There’s a difference between confidence and cockiness.
And when you tip into the latter, people pick up on it—even if they don’t say so outright. Just like NFL coaches saw something “off” in Shedeur’s draft behavior, daters sense when someone is overly self-focused or lacks the maturity to invest in us, not just me.
Ask yourself: When was the last time you received feedback about how you show up emotionally, not just physically or professionally? When did you last reflect on your relational readiness—not just your accomplishments? Do you truly understand what it means to be someone’s partner, beyond being someone’s prize?
Being coachable in dating doesn’t mean losing yourself. It means being open to growth, compromise, and the vulnerability that intimacy requires. It’s being curious about another person’s world, not just convincing them to enter yours. It’s realizing that a relationship isn’t about you winning, it’s about both of you building.
So here’s the truth:
You might have had your pick of the litter in college. You might have always been told you're a 10. But none of that guarantees a good marriage, or even a good relationship. In fact, it can be a liability if it keeps you from learning, adapting, and staying humble.
As Desis, we often straddle two worlds—traditional expectations and modern realities. We want someone who’s attractive and successful, but we also want loyalty, patience, shared values, and groundedness. That requires us to be more than just impressive—it requires us to be intentional.
Don’t let your highlight reel blind you to your blind spots. Like Sanders, you may have all the makings of a first-round pick—but if you act like the world owes you love, you might not get chosen until round five. Or not at all.

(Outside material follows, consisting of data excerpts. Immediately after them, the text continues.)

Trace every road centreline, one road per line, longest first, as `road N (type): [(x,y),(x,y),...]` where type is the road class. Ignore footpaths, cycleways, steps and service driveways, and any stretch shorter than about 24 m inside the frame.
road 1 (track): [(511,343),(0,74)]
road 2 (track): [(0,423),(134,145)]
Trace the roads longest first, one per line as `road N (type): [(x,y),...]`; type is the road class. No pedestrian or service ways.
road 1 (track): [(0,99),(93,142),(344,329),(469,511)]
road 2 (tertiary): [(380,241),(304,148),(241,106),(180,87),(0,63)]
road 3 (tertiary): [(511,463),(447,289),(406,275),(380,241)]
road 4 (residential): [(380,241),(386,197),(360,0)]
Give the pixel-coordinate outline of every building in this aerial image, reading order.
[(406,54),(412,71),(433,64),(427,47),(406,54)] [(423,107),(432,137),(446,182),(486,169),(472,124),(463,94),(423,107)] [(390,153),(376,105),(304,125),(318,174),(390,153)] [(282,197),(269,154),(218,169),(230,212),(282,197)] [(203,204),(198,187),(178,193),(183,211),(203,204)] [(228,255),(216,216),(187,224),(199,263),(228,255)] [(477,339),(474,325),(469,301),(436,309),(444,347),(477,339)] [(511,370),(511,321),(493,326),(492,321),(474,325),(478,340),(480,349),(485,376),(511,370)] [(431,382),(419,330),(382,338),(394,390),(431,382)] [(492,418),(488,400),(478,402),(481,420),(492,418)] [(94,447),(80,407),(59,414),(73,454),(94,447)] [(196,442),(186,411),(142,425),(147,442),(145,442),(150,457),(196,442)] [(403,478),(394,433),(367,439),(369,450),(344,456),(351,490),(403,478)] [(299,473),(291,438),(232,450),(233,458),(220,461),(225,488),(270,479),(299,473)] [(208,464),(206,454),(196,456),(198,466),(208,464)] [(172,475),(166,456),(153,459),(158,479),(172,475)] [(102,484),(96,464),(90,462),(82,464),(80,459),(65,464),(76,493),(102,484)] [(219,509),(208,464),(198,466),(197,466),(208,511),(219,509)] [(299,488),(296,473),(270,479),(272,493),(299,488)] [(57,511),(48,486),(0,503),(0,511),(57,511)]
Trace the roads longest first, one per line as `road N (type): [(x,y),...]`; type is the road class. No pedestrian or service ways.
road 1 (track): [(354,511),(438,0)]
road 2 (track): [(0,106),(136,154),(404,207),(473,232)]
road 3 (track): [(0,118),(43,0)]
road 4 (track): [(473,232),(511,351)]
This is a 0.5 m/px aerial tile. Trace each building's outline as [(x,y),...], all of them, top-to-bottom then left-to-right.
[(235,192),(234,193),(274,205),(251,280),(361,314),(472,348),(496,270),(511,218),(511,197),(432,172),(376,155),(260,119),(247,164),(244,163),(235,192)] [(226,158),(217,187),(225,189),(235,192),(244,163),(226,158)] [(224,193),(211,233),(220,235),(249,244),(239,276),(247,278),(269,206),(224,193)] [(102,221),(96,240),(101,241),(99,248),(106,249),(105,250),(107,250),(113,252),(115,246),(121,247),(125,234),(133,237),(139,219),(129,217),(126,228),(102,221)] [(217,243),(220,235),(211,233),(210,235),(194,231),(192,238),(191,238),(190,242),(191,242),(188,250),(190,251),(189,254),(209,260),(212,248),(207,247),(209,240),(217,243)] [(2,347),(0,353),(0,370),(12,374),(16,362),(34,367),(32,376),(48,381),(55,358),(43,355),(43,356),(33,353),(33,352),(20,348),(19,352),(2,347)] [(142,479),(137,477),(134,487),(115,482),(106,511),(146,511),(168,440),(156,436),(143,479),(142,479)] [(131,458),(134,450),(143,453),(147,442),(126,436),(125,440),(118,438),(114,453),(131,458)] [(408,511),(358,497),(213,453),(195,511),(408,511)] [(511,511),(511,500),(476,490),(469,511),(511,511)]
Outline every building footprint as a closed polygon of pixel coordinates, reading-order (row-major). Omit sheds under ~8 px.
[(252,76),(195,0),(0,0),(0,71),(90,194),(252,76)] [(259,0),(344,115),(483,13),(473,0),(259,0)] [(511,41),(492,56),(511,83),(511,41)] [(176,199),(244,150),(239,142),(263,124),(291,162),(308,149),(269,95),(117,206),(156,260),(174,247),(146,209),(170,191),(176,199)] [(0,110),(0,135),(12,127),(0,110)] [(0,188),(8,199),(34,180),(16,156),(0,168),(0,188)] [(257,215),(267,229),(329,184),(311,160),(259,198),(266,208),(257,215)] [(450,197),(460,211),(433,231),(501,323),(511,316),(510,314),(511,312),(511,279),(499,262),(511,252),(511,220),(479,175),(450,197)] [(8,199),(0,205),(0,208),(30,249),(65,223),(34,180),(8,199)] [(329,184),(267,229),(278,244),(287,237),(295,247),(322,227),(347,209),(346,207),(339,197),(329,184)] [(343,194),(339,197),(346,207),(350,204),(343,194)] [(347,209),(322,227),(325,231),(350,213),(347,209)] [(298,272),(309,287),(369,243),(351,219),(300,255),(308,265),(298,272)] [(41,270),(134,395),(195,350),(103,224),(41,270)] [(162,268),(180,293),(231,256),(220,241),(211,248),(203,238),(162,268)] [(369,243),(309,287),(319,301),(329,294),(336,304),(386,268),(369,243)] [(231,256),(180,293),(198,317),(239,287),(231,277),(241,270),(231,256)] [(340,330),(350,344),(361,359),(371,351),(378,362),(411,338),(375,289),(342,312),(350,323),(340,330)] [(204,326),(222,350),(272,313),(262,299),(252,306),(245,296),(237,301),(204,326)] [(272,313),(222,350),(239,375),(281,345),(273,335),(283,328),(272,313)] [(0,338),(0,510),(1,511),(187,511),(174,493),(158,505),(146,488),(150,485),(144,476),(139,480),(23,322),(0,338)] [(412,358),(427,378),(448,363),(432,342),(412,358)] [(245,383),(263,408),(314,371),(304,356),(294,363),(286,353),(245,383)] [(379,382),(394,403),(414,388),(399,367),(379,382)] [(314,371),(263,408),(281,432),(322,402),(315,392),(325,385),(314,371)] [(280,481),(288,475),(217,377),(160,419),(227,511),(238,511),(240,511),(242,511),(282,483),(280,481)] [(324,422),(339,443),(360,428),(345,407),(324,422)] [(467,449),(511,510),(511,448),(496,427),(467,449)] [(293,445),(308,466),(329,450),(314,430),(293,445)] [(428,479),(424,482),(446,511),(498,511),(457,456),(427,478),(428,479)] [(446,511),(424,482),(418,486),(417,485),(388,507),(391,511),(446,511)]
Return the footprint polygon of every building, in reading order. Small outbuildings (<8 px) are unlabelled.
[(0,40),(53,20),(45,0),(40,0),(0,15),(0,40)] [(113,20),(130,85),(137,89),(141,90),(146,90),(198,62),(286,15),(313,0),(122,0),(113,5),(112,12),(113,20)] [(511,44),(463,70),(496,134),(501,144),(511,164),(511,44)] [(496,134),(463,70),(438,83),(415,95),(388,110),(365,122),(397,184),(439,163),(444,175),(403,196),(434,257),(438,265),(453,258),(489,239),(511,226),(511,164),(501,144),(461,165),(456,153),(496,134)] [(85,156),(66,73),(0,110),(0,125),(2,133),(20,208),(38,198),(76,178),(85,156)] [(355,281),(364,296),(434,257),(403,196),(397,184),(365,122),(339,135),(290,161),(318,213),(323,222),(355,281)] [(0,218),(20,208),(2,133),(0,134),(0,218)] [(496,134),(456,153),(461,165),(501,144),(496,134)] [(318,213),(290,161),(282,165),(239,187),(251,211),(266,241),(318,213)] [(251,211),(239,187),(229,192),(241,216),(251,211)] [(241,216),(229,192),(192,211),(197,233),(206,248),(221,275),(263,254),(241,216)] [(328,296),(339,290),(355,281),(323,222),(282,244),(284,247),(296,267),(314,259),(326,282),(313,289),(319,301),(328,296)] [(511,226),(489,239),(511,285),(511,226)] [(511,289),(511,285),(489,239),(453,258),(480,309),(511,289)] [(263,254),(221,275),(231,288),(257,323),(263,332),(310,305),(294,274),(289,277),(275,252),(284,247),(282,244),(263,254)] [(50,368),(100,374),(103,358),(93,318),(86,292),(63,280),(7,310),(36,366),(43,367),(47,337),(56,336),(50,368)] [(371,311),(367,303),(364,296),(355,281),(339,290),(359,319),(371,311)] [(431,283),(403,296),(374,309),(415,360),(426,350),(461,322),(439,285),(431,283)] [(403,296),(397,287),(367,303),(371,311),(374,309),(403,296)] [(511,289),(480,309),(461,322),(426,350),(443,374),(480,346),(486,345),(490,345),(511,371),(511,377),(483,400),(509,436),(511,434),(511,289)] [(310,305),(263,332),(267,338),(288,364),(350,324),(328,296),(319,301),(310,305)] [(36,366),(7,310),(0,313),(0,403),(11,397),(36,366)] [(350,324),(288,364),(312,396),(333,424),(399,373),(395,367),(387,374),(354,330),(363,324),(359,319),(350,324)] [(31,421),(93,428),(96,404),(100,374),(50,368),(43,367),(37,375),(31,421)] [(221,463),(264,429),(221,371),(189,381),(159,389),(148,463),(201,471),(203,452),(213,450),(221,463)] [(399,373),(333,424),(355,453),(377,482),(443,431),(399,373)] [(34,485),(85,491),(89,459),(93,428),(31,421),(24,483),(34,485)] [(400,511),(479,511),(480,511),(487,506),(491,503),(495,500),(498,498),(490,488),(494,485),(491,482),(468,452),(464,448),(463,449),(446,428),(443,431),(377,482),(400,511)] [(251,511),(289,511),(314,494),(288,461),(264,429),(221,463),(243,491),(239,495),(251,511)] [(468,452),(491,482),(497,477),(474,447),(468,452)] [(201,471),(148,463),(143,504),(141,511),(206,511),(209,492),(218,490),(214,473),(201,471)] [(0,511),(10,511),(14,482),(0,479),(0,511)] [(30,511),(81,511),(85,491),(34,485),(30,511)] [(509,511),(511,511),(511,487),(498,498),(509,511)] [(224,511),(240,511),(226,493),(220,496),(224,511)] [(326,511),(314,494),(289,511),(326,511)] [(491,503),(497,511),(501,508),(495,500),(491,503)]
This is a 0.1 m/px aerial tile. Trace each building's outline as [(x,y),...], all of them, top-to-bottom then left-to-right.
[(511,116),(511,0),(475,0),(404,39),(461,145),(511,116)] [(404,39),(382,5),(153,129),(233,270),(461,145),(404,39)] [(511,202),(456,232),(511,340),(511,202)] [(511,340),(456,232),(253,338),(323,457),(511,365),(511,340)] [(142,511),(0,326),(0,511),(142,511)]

Instead, aim to become someone who understands partnership as a sacred bond, not a status symbol. Ask better questions. Listen more than you talk. Be willing to admit when you’re wrong. These may seem like small things, but in the long run, they are what make you marriage material—not your job title, not your Instagram following, not your curated photos.
And if you feel like you've been overlooked despite your best efforts? That’s not the time to retreat into bitterness. It’s the time to reassess—not just your dating strategy, but your posture. Are you showing up with curiosity? With grace? With a willingness to meet someone halfway?
Your dating app photos might bring someone to your profile. Your education might get you a conversation. But it’s how you show up on that first call, on that second date, and during a disagreement—that determines whether you’re seen as a teammate or a solo act.
In the end, someone’s going to choose you—not because you dazzled them on paper, but because you showed them that you’re the real deal in person. Not the filtered version. Not the flexed version. But the genuine, grounded, and growth-oriented version of yourself.
Key Takeaways for South Asian Singles:
Being desirable isn’t the same as being dateable.
If you think you're above the process, you’ll alienate the very people you're trying to attract.
Confidence is attractive—but humility keeps you in the game.
Your dating success isn't about how many people want you; it's about how many people want to grow with you.
Online dating is a tool—not a shortcut. What you bring offline is what truly counts.
Don’t confuse matches with momentum. What you do after the match is what matters most.
At the end of the day, the best relationships are not built on potential—they’re built on partnership.
If you want to be someone’s first-round pick, start acting like someone who wants to play on a team.